═════ EXERCISE MATERIAL

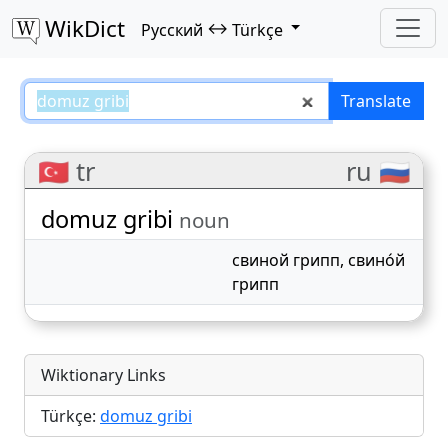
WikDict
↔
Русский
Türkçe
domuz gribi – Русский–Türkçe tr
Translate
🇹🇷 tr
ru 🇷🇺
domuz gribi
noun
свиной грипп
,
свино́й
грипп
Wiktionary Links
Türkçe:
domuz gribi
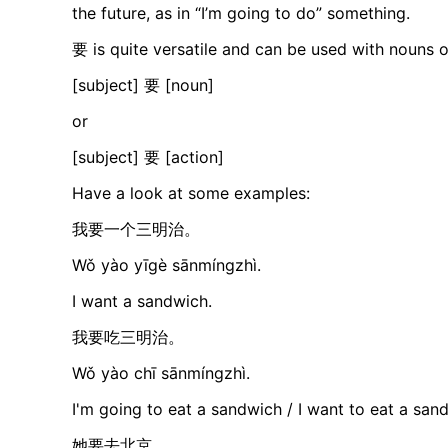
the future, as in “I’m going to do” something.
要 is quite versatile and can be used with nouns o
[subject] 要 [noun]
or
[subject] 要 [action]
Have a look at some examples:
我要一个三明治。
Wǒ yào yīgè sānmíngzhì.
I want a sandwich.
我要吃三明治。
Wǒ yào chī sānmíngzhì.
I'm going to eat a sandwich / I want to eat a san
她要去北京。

══════════
═════ EXERCISE MATERIAL

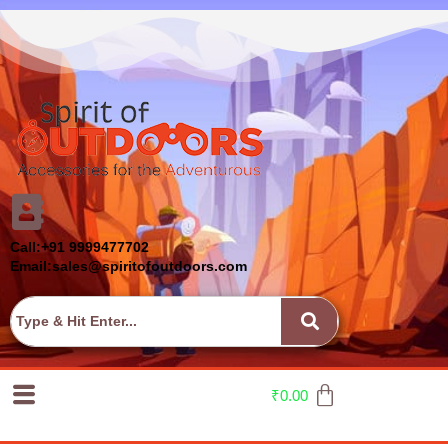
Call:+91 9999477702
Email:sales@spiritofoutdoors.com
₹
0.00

══════════

= EXERCISE DETAILS =
Pick out each line of the entries that contains the string "going".

= RESPONSE TO THIS TASK =
the future, as in “I’m going to do” something.
I'm going to eat a sandwich / I want to eat a san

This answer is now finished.